*Work item:*
Quote the records beneath, complete and exact. Leave out images.

*Provided records:*
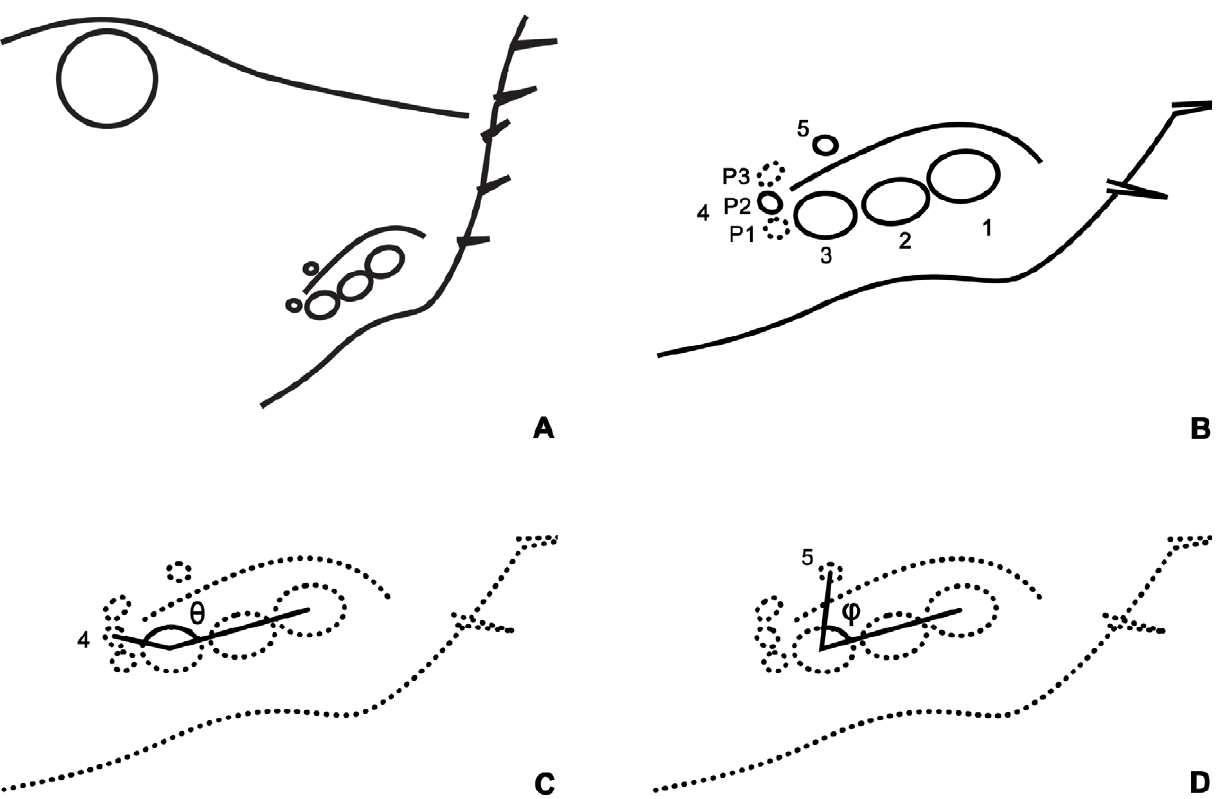
Figure 1. Models of lateral eye area. (A) The position of lateral eye area on Carapace; (B) Supposed model of 5 lateral eyes, P1, P2, P3 are 3 possible locations of the No. 4 lateral eyes; (C) Angle h , indicating the location of No. 4 lateral eye; (D) Angle w , indicating the location of No. 5 lateral eye. 1. The position of No. 4 could be variable. On the carapace (dorsal view), three types were apparent: (1) Posterior-lateral (Figure 1. B P1), similar to the positions of No. 1–3, (2)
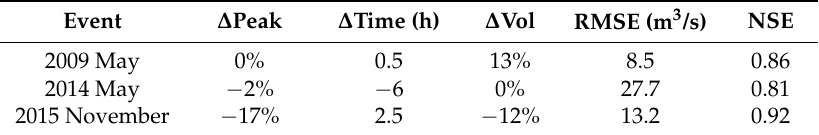
Table 2. V flo TM calibration summary.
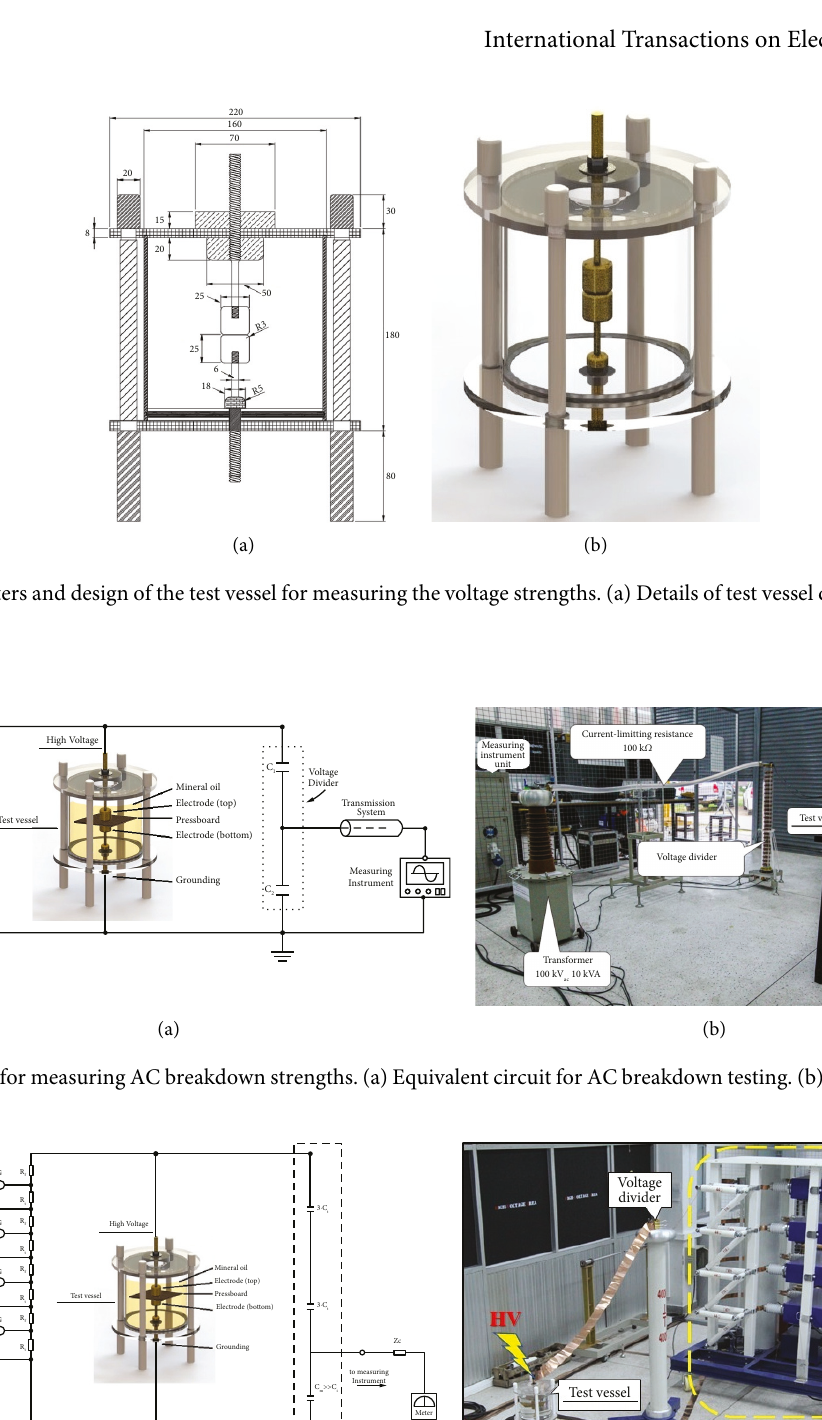
(bottom)Mineral oil Electrode (top)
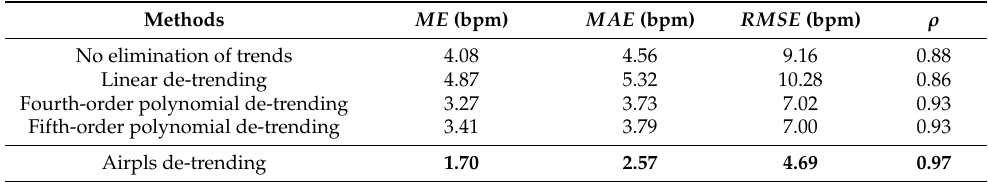
Figure 6. Scatter plot comparing the ground-truth H gt and the predicted H pred on COHFACE dataset. The dark blue points indicate the average heart rate estimation under good conditions, and the light blue points indicate the average heart rate estimation under nature conditions. Table 3. Performance of heart rate estimation on UBFC dataset shows the superiority of the baseline elimination (best performance in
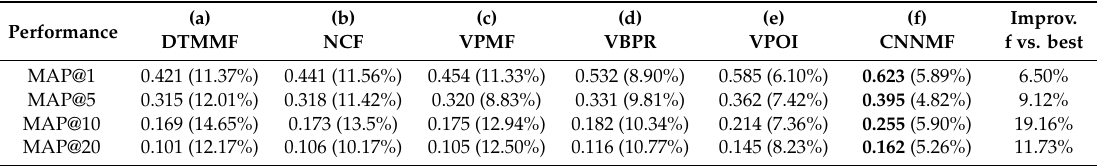
Table 5. The performance with 5% cold start travel locations in terms of MAP@n. (The numbers inside parentheses indicate the performance reductions compared to the performance without location cold start, as shown in Table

*Solution to the exercise:*
Figure 1. Models of lateral eye area. (A) The position of lateral eye area on Carapace; (B) Supposed model of 5 lateral eyes, P1, P2, P3 are 3 possible locations of the No. 4 lateral eyes; (C) Angle h , indicating the location of No. 4 lateral eye; (D) Angle w , indicating the location of No. 5 lateral eye. 1. The position of No. 4 could be variable. On the carapace (dorsal view), three types were apparent: (1) Posterior-lateral (Figure 1. B P1), similar to the positions of No. 1–3, (2)
Table 2. V flo TM calibration summary.
(bottom)Mineral oil Electrode (top)
Figure 6. Scatter plot comparing the ground-truth H gt and the predicted H pred on COHFACE dataset. The dark blue points indicate the average heart rate estimation under good conditions, and the light blue points indicate the average heart rate estimation under nature conditions. Table 3. Performance of heart rate estimation on UBFC dataset shows the superiority of the baseline elimination (best performance in
Table 5. The performance with 5% cold start travel locations in terms of MAP@n. (The numbers inside parentheses indicate the performance reductions compared to the performance without location cold start, as shown in Table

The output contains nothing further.